Covers albums are usually desperate reaches by fading bands wanting to reconnect with an unhappy fanbase (Garage Inc. anyone?). The ridiculously named Lamb of God revive their original moniker for an album that might do the extraordinary and add to the legacy of the featured artists. The musicians in LoG deserve a lot of credit for bringing attention to The Melvins, Bad Brains, Agnostic Front and Cro Mags, amongst a selection of other choice artist cuts. Badass! 

The Peppermint Club– The Peppermint Club (Album)

Perth musician and songwriter Chis Chen channels Brian Wilson and John Lennon resulting in a glorious collection of cuts that suit cozy dinner-for-two vibes and/or poolside cocktails. Dive deep into the lush musical Chen is offering throughout The Peppermint Club. It’s glorious. 

Farooq– Heat (Album)

Barely anyone in Australia will have heard of Farooq, a metallic hardcore outfit from Fresno, California. I get sent a lot of music throughout the course of the year and these guys really stood out. If Robb Flynn (Machine Head) hears Heat, he might be tempted to pilfer some band member’s given his predicament this year. The best sounds from the metallic underground in 2018. 

The Kentish Spires– The Last Harvest

For a review published here and elsewhere I mused that “… The Last Harvest is for the eccentrics and the magicians, the poets and dreamers, the deep thinker who finds spiritual resonance in the deft hand belonging to the brilliant creators of a diverse array of artistic mediums.” All that and one of the greatest vocalists of the modern era, British chanteuse Lucie Vowels, lends her epic voice to the album after reigniting forgotten NWOBHM outfit Thunderstick in 2017.

Satan– Cruel Magic

If a post- ‘Black album’ Metallica had an ounce of swing, any groove, a genuine appreciation for heavy metal and the fanbase that gave them their platform, they might sound something like this. 

Metal Church– Damned If You Do

Mike Howe adds far more than just a spring to the step of foundation guitarist Kurdt Vanderhoof’s song writing; ripping and tearing out of speakers, Howe’s vocal sears through molten lava framing the many epic riffs on Damned If You Do.

Omenfilth– Hymns of Diabolical Treachery

The Philippines has long been a hot bed for extreme metal fandom and appreciation, on Hymns of Diabolical Treachery, Willie Desamero leads the charge for the next generation of bands to showcase their many talents to the world. 

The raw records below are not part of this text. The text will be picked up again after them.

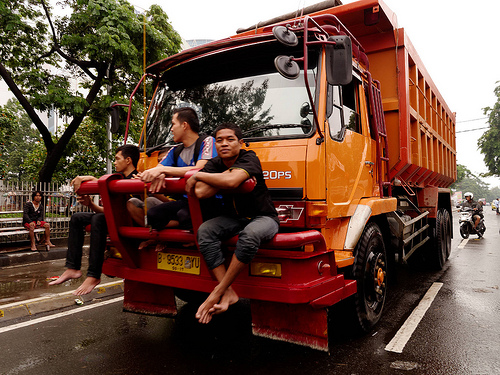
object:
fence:
[0, 181, 99, 244]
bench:
[0, 226, 53, 252]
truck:
[72, 0, 457, 353]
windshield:
[137, 38, 325, 152]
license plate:
[156, 252, 201, 276]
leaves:
[110, 39, 122, 49]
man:
[141, 106, 217, 232]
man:
[45, 143, 147, 295]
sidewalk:
[0, 237, 126, 326]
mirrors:
[273, 55, 301, 82]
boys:
[186, 124, 280, 326]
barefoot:
[72, 273, 103, 298]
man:
[458, 190, 484, 230]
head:
[463, 191, 474, 201]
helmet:
[463, 192, 473, 201]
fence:
[2, 170, 92, 240]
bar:
[0, 228, 50, 252]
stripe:
[383, 282, 446, 354]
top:
[215, 125, 236, 132]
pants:
[63, 212, 107, 277]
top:
[168, 106, 198, 115]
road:
[0, 204, 500, 375]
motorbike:
[456, 204, 486, 239]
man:
[22, 189, 57, 251]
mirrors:
[272, 24, 299, 48]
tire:
[336, 223, 389, 334]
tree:
[0, 0, 182, 210]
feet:
[208, 288, 239, 317]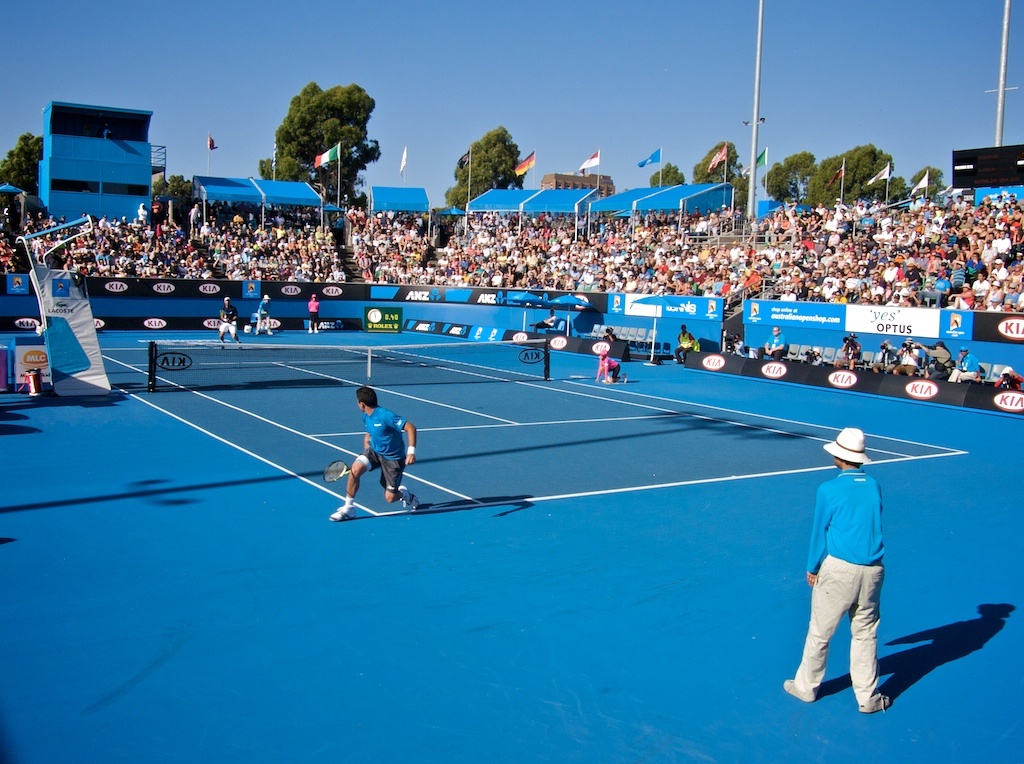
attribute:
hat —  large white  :
[819, 419, 878, 467]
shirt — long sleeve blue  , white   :
[797, 463, 893, 578]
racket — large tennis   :
[318, 456, 361, 486]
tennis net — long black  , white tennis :
[133, 331, 567, 388]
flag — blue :
[635, 144, 665, 173]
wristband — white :
[398, 442, 419, 455]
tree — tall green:
[265, 74, 387, 204]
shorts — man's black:
[354, 438, 406, 497]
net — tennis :
[135, 333, 559, 398]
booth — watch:
[15, 213, 117, 401]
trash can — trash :
[15, 362, 47, 401]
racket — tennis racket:
[324, 451, 354, 481]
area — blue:
[32, 94, 165, 235]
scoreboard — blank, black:
[941, 143, 1021, 197]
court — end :
[52, 280, 994, 732]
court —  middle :
[75, 321, 991, 739]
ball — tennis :
[233, 293, 279, 330]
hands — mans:
[348, 458, 359, 478]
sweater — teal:
[806, 465, 882, 567]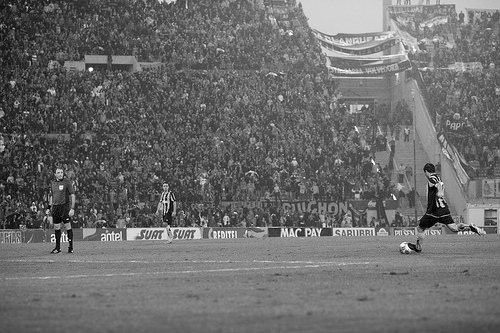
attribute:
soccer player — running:
[410, 143, 481, 251]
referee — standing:
[47, 165, 80, 255]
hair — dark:
[421, 163, 439, 174]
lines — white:
[0, 254, 375, 283]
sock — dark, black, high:
[66, 230, 74, 255]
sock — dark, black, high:
[53, 227, 64, 254]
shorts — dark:
[50, 203, 72, 227]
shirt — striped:
[158, 189, 180, 218]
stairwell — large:
[358, 126, 421, 229]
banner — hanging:
[315, 27, 398, 46]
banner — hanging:
[323, 53, 415, 79]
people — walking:
[389, 136, 398, 158]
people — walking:
[404, 124, 415, 144]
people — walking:
[396, 160, 409, 185]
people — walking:
[405, 186, 419, 212]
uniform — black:
[418, 175, 451, 228]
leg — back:
[450, 220, 484, 235]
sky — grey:
[305, 1, 387, 34]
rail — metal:
[388, 132, 422, 210]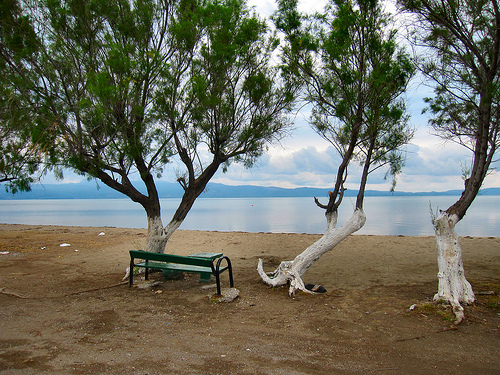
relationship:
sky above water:
[0, 1, 499, 192] [1, 198, 497, 242]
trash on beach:
[60, 243, 70, 246] [1, 222, 499, 374]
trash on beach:
[98, 231, 104, 235] [1, 222, 499, 374]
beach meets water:
[1, 222, 499, 374] [1, 198, 497, 242]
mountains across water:
[2, 178, 499, 195] [1, 198, 497, 242]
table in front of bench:
[188, 252, 223, 280] [117, 247, 238, 295]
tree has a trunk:
[395, 0, 499, 322] [426, 92, 496, 328]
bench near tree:
[117, 247, 238, 295] [258, 0, 419, 298]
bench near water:
[117, 247, 238, 295] [1, 198, 497, 242]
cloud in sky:
[194, 108, 498, 187] [0, 1, 499, 192]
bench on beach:
[117, 247, 238, 295] [1, 222, 499, 374]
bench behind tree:
[117, 247, 238, 295] [258, 0, 419, 298]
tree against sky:
[258, 0, 419, 298] [0, 1, 499, 192]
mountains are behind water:
[2, 178, 499, 195] [1, 198, 497, 242]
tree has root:
[258, 0, 419, 298] [257, 256, 286, 288]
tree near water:
[395, 0, 499, 322] [1, 198, 497, 242]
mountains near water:
[2, 178, 499, 195] [1, 198, 497, 242]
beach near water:
[1, 222, 499, 374] [1, 198, 497, 242]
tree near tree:
[395, 0, 499, 322] [258, 0, 419, 298]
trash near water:
[60, 243, 70, 246] [1, 198, 497, 242]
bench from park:
[117, 247, 238, 295] [18, 14, 491, 366]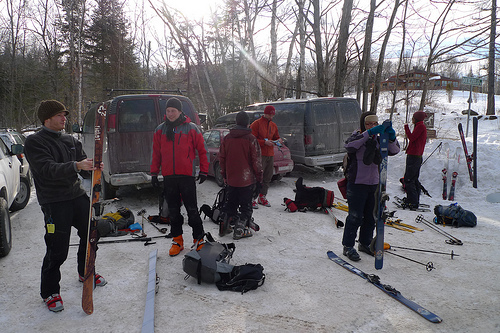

Immortal– Northern Chaos Gods

In a review for another publication I mused that “…Northern Chaos Gods isn’t the near-to-perfect Pure Holocaust (’93), or even the flawed classic, Battles in the North (’95) … but what is in 2018? The album works as a ‘play it in your car’ ode to the raw energy that defined Immortal’s black metal from all those years ago”. Sounds about right. 


Thats all ladies and gents, boys and girls! Its everyone’s job to support new and emerging artists so please, make an effort to support new music!